As people get older, particularly females, the bone mass may become “shallow” which could result in compression fractures.

One common occurrence is when the hip may actually break on its own because of low bone density, causing the person to fall.

“There are times when a fall doesn’t cause a hip to break,” Pickett said.

Manufactured by GE, the unit can scan the lumbar and lower thoracic spine and assess the patient’s risk factor.

The unit can be used for any age group.

“There are pediatric cases for those on steroids or other factors that may cause a bone density issue,” Pickett said.

Risk factors

While anyone can develop osteoporosis, the common cause of bone density loss, some factors that may put individuals at increased risks are:

  • Age 50 or older.
  • Female.
  • Family history of broken bones.
  • Personal history of broken bones.
  • Caucasian or Asian ethnicity.
  • Small-bone structure.
  • Low body weight (less than 127 pounds).
  • Frequent smoking or drinking.
  • Low-calcium diet.

Bone mass measurements

Bone density usually is studied by using one of various types of diagnostic bone mass measurement techniques. Bone density can be measured at the wrist, spine, hip, or calcaneus (heel).

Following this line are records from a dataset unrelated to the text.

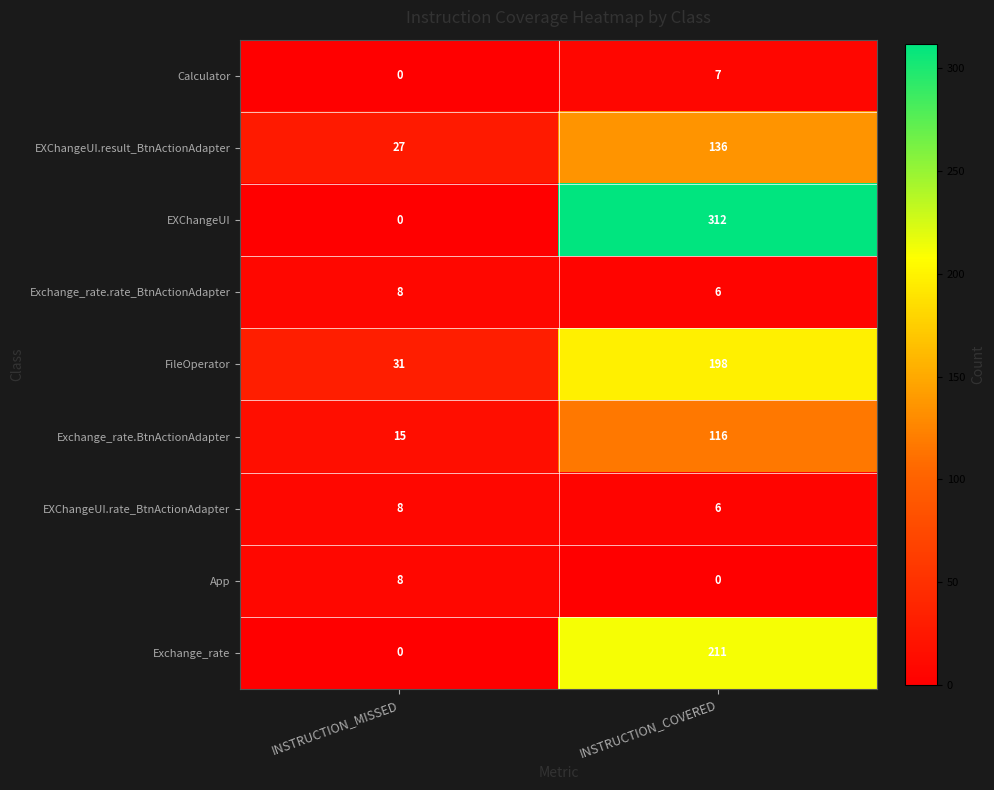

What is the difference between the highest and lowest values at INSTRUCTION_COVERED?

312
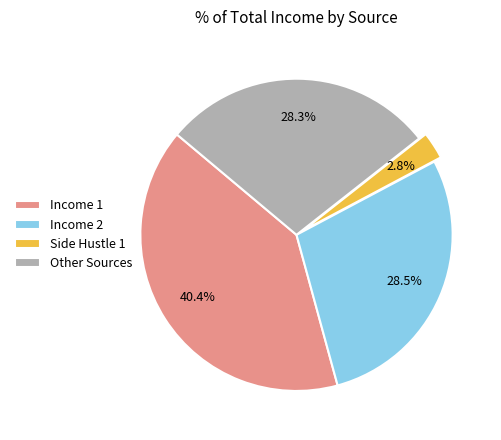

Which has a higher value, Side Hustle 1 or Income 2?

Income 2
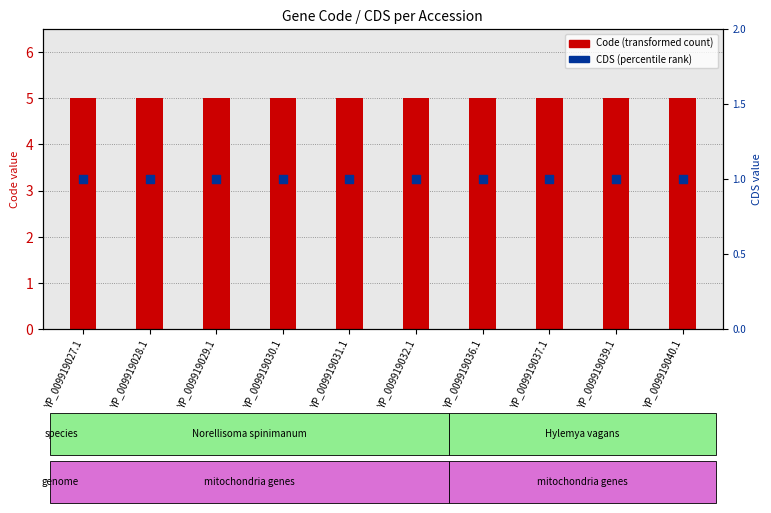

Is the value of Code (transformed count) at YP_009919028.1 greater than the value of CDS (percentile rank) at YP_009919029.1?

Yes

Various single and combined methods of measurement may be required to diagnose bone disease, monitor the course of bone changes with disease progression, or monitor the course of bone changes with therapy.

How it works

The testing uses a low amount of radiation.

“You’ll notice the monitor is next to the scanner,” Picket said, indicating there is no danger of technicians being over-exposed to radiation; thus the patient has less chance of being harmed from exposure.

An overhead scanner takes an image of the affected area with the information stored in a computer for examination by a radiologist.

Having the scan completed once a year is recommended. Medicare will pay for a scan every two years unless a patient meets specific criteria for having it more often.

The scanner has been around for about 15 years, Pickett said, and assists physicians in diagnosing conditions, particularly osteoporosis.

“X-rays can detect osteoporosis but by then its more advanced,” Pickett said.

What can be done for osteoporosis?

Vitamins and other medications can correct or at least reduce the symptoms of the condition. Ideally, stopping further bone loss is the optimum solution.

“In some cases, I’ve actually seen some bone density increase,” Pickett said. “It’s a silent disease that you don’t know you have until something happens like after a bone breaks.”

Another test the unit can perform is the measurement of body mass index.

“This is important to establish a base line for patients with specific diseases that cause tissue and muscle loss,” Pickett said.